Ma quella notte, mentre giaceva accanto alla bambina addormentata, Tenar non riuscì a prendere sonno. Era assillata da mille piccole preoccupazioni… Ho chiuso il cancello del recinto? La mano mi fa male perché ho cardato tanta lana, oppure sarà un inizio di artrite? E così via. Poi cominciò ad allarmarsi, perché le parve di sentire dei rumori dall’esterno. Mi sarei dovuta prendere un cane, pensò. Che sciocchezza, non avere un cane. Oggigiorno, una donna e una bambina che vivono da sole dovrebbero avere un cane. Ma questa è la casa di Ogion! Nessuno si sognerebbe di venire qui con intenzioni malvagie. Ma Ogion è morto, l’hanno sepolto tra le radici del suo albero preferito, ai margini del bosco. E non verrà nessuno ad aiutarti. Sparviero se n’è andato, è scappato via.

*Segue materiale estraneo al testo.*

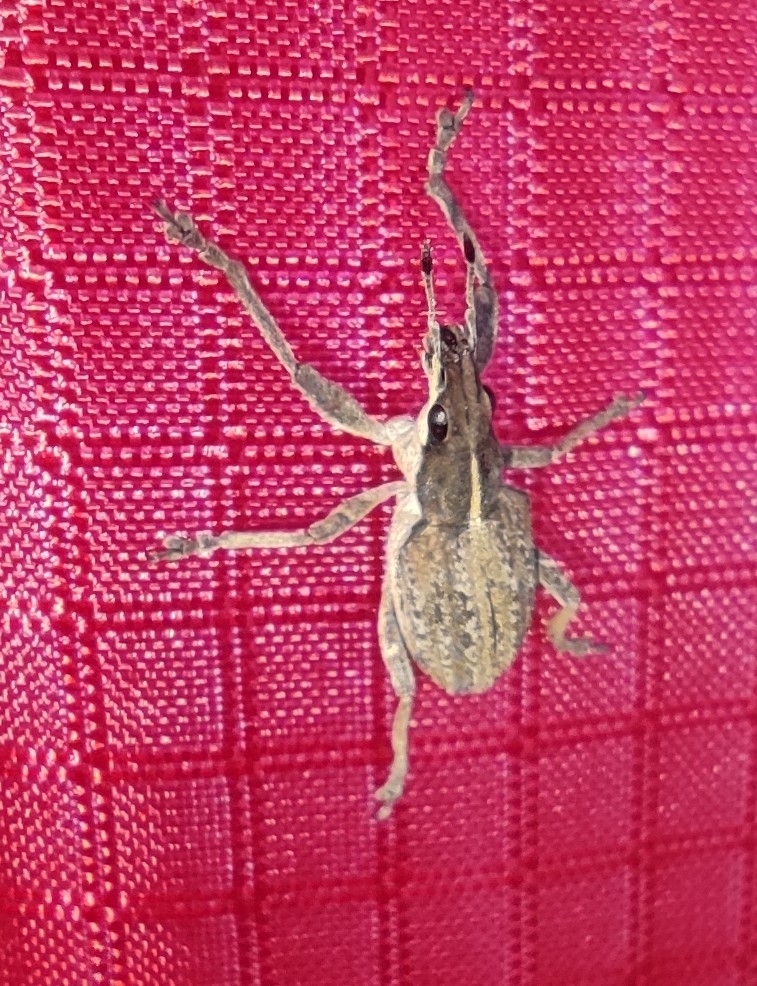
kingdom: Animalia
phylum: Arthropoda
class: Insecta
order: Coleoptera
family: Curculionidae
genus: Charagmus
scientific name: Charagmus gressorius
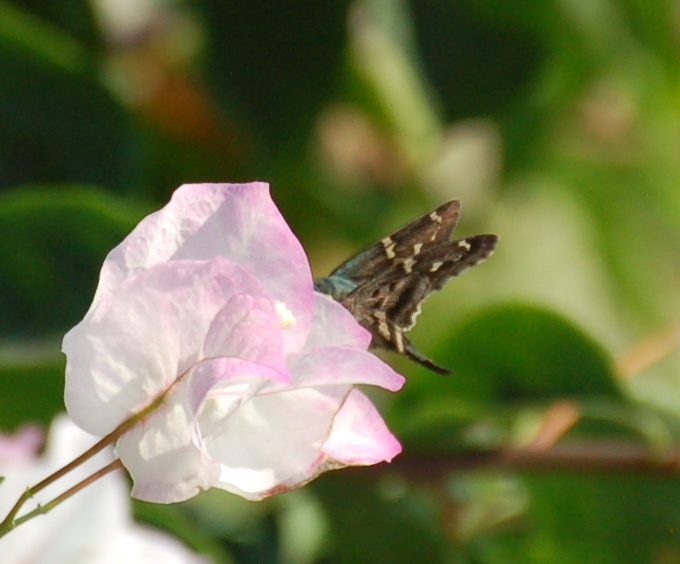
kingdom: Animalia
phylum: Arthropoda
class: Insecta
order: Lepidoptera
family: Hesperiidae
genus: Urbanus
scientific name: Urbanus proteus
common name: Long-tailed skipper
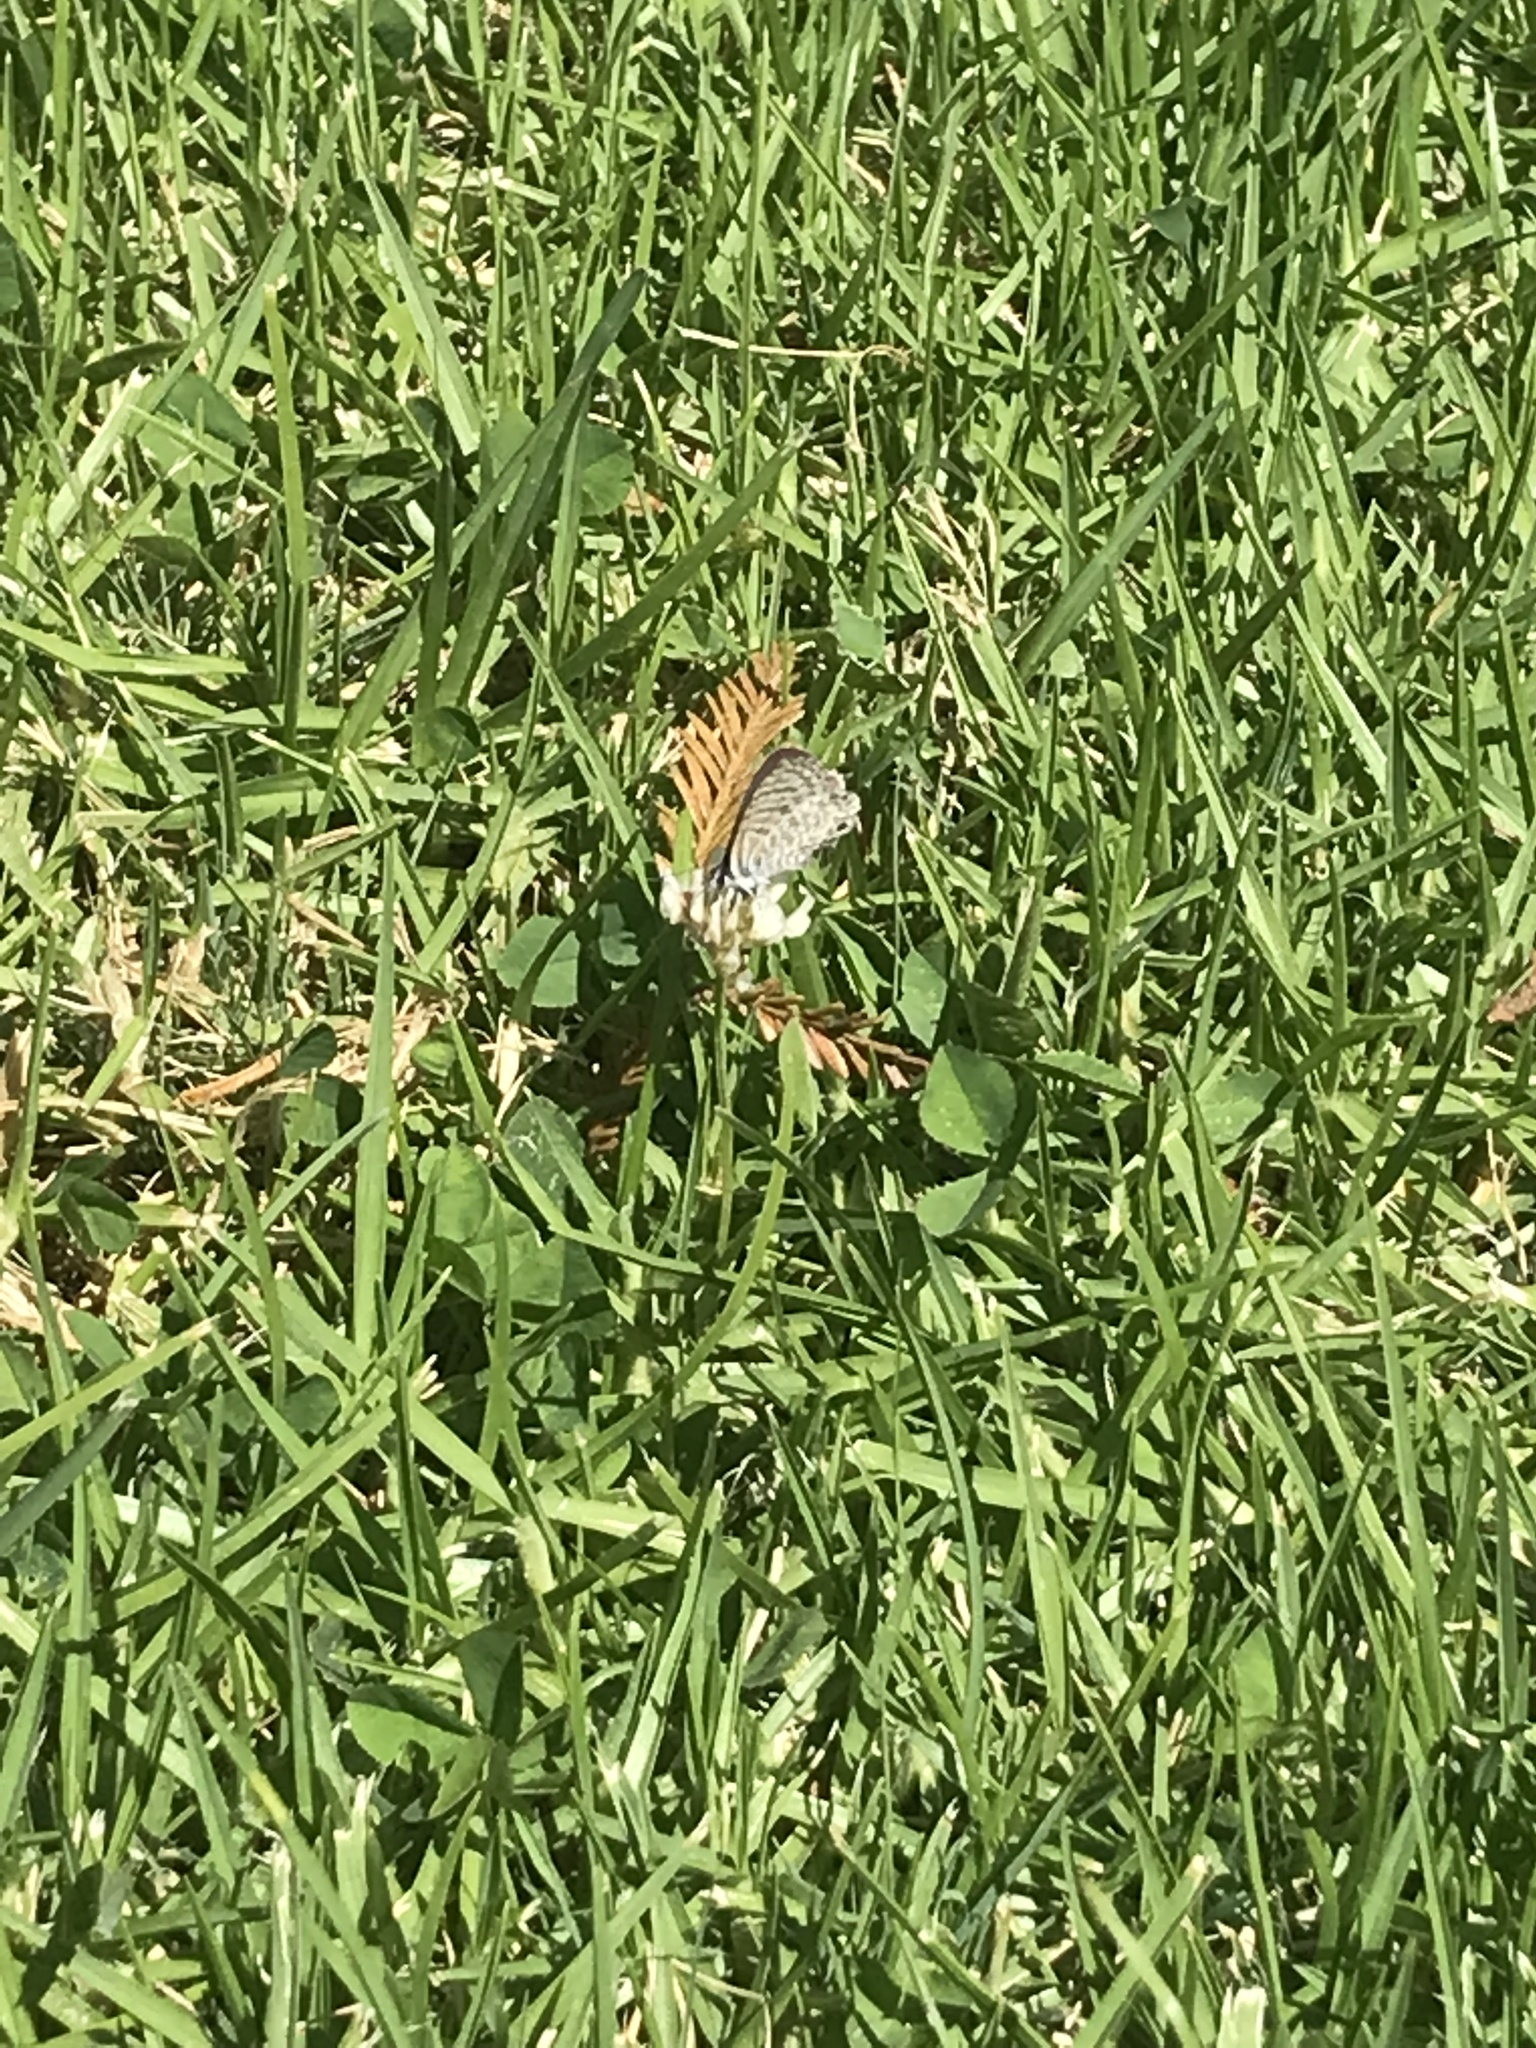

E non è neppure più Sparviero, è un’ombra, inutile a tutti, un morto costretto a vivere. E io non ho forza, non c’è niente di buono in me. Dico la Parola della Creazione ed essa mi muore sulle labbra, è priva di significato. Una pietra. Sono solo una donna, vecchia, debole e stupida. Tutto quel che faccio è sbagliato. Tutto quel che tocco diventa cenere, ombra, pietra. Sono la creatura delle Tenebre, gonfia di Tenebre. Solo il fuoco può purificarmi. Solo il fuoco può divorarmi, consumarmi come…

Si rizzò a sedere, e gridò, nella sua lingua materna: «La maledizione ritorni su chi l’ha scagliata!» Alzò quindi la mano destra e l’abbassò, puntandola in direzione della porta. Poi balzò giù dal letto e corse alla porta, la spalancò e urlò alla foschia della notte: «Sei arrivato troppo tardi, Pioppo. Io sono già stata divorata molti anni fa. Va’ a ripulire col fuoco casa tua!»

Non ci fu risposta, non si udì alcun rumore, tranne un vago, sgradevole puzzo di bruciato, come se avessero dato fuoco a dei capelli o a della lana.

Tenar sbarrò la porta, vi appoggiò il bastone di Ogion, e andò a controllare Therru, per vedere se dormiva ancora. Però, quella notte, non riuscì a prendere sonno.

La mattina seguente, Tenar portò Therru al villaggio: intendeva chiedere a Ventaglio se voleva la lana che lei e la bambina avevano filato. Era soprattutto una scusa per allontanarsi dalla casa e per stare per qualche tempo tra la gente. Il vecchio disse che sarebbe stato lieto di tessere la sua lana, e parlarono per qualche minuto, sotto il grande ventaglio dipinto, mentre l’apprendista li guardava imbronciata e continuava a manovrare la spola. Quando Tenar e Therru lasciarono la casa del tessitore, qualcuno corse a nascondersi dietro la casetta in cui, un tempo, Tenar era andata ad abitare. La donna si sentì pungere il collo come da api o vespe, e udì un ticchettio, come se piovesse… ma in cielo non c’erano nuvole. Poi vide i sassolini che cadevano a terra. Therru si fermò e si guardò attorno, senza capire. I due ragazzini che si erano nascosti dietro la casupola corsero via, senza preoccuparsi eccessivamente di non farsi riconoscere, ridendo e schiamazzando.